設問 1: 回路しゃ断器の引外し装置に関する抜粋では、第1および第2シフタの腕部先端は何を基にトリミングされますか？
設問 2: 回路しゃ断器の引外し装置に関する抜粋で言及されている請求項を、すべて挙げてください。
設問 3: 回路しゃ断器の引外し装置に関する抜粋を、最後の文の次から書き継いでください。

本発明は上記の点に鑑みなされたものであり、その目的は前記課題を解決し、各相のバイメタル取付け姿勢,組立誤差などに起因する相間ピッチの誤差を製品の組立工程で巧みに吸収,修正し、バイメタル/シフタ間の相対的な位置精度を確保できるように改良した回路しゃ断器の熱動形過負荷引外し装置を提供することにある。
【0009】
【課題を解決するための手段】
上記目的を達成するために、本発明によれば、過負荷電流,および欠相の検出手段として主回路の各相に対応するバイメタル,および各相のバイメタルの作動端に対向させた差動シフタ機構を備え、該シフタ機構の動作により接触子開閉機構に連係させたラッチ受けを釈放位置に移動して主回路の接触子を開極させるようにした回路しゃ断器の熱動形過負荷引外し装置であり、前記差動シフタ機構が前後一列に並ぶ各相バイメタルに沿ってその両側に布設した第1,第2のシフタと、第1,第2シフタの間に跨がってリンク結合した作動レバーとからなり、かつ第1,第2のシフタからそれぞれ側方に突き出した腕部を各相のバイメタル先端部を挟んでその両側に対峙させたものにおいて、
前記第1のシフタと第2のシフタは分割されており、該第1および第2シフタの腕部の初期寸法を、トリミング領域となる延長部を含めて各シフタの腕部先端部分が互いに重なり合う長さに設定し、回路しゃ断器に組み込んだバイメタルの組立位置データを基に、前記第1,第2シフタの腕部先端をトリミングしてその相互間にバイメタルの板厚に相応した間隔を形成する(請求項1)ことにより、回路しゃ断器の熱動形過負荷引外し装置を製造する。
また前記第1,および第2シフタは、プレス加工によるトリミングが可能なプラスチック成形品で構成する(請求項2)、あるいはその腕部の延長部分に薄い金属板をインサート成形したプラスチック成形品で構成する(請求項3)ことができる。
【0013】
これにより、回路しゃ断器に組み込んだ各相のバイメタル取付け姿勢,組立誤差などに起因する相間ピッチのばらつきを製品の組立工程で個々に吸収し、バイメタル/シフタ間の相対的な位置精度を確保できる。特に、シフタの腕部に薄い金属板をインサート成形することで、トリミングの精度向上化が図れる。
【0014】
【発明の実施の形態】
以下、本発明の実施の形態を図示実施例に基づいて説明する。なお、各実施例の図中で図11に対応する部材には同じ符号を付して説明は省略する。

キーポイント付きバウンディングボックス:

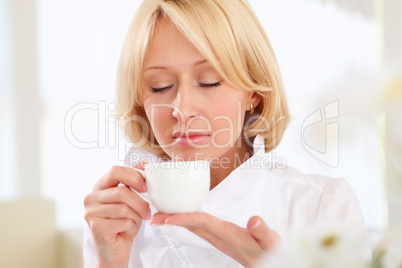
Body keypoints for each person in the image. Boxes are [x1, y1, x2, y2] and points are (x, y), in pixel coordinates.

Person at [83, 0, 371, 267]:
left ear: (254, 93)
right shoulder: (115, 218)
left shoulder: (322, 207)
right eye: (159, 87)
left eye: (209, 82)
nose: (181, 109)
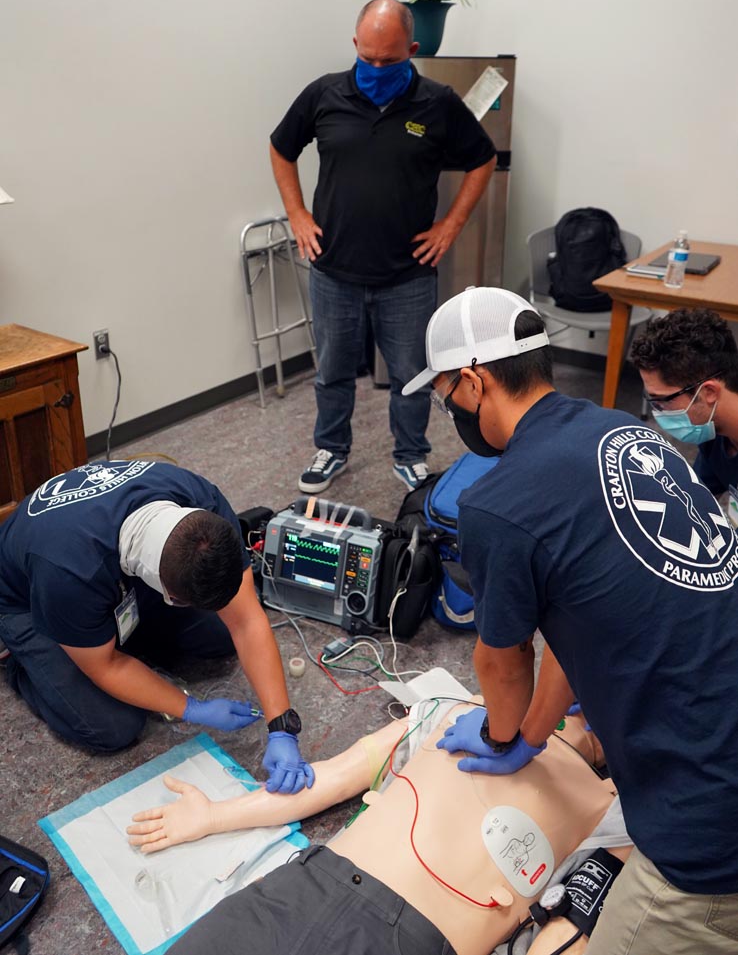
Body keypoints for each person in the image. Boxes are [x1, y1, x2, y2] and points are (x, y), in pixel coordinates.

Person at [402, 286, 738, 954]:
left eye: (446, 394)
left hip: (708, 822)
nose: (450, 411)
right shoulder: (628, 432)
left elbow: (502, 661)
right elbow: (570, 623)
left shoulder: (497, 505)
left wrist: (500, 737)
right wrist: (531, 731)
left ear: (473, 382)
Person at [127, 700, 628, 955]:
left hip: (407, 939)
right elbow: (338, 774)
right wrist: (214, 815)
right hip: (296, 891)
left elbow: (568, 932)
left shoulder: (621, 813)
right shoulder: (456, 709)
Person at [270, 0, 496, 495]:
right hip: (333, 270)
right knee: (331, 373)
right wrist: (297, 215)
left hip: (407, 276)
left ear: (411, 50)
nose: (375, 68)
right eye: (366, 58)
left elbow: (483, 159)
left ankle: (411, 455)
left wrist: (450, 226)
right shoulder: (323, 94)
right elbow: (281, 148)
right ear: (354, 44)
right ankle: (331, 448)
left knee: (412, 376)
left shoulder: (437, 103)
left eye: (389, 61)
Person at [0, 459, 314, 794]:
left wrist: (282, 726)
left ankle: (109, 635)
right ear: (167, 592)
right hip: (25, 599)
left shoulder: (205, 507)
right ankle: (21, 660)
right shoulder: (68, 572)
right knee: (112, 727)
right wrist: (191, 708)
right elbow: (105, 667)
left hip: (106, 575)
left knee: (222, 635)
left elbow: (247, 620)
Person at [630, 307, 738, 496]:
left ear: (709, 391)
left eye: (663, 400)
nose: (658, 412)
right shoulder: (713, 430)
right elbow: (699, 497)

解答 1: 回路しゃ断器に組み込んだバイメタルの組立位置データを基にトリミングされます。

解答 2: 請求項1、請求項2、請求項3

解答 3:
〔実施例1〕
図1〜図5は本発明の一実施例を示すものであり、まず装置全体の組立構造を図1(a) 〜(c) に示す。なお、図示例はケース9に、主回路の各相に対応するバイメタル3U,3V,3W、差動シフタ機構5、主回路接触子の開閉機構部10、差動シフタ機構5の作動レバー5III と開閉機構部10のラッチ受け11との間を連繋する連桿を兼ねた補償バイメタル12,および可調整ダイヤル13を組付けて構成した配線用しゃ断器用の過負荷引外しユニットを示しており、当該ユニットは主回路端子,接触子機構などを装備した回路しゃ断器の本体に組み込んで使用される。
【0015】
ここで、各相のバイメタル3U,3V,3W,および差動シフタ機構5は基本的に図11と同様であるが、バイメタル3U,3V,3W(図示例ではバイメタルの下端が支持金具8を介してユニットケース9に支持されている)はその下端が支持金具8を介してケース9に組付けられており、バイメタルの作動端となる上部側の先端部3aには本発明によるアダプタ14(アダプタの詳細構造については後記する)が新たに追加装備されている。
【0016】
一方、前記した補償バイメタル12はヘアピン状になり、その一端がユニットケース9に前記可調整ダイヤル13と組合せて組付けたホルダ部部品9aに支軸12aを介して回動可能に軸支されており、他端が差動シフタ機構5の作動レバー5III の先端に対向している。また、補償バイメタル12には駆動片12bが取付けてあり、該駆動片12bがラッチ受け11を釈放位置に駆動して開閉機構部10をトリップ動作させるようにしている。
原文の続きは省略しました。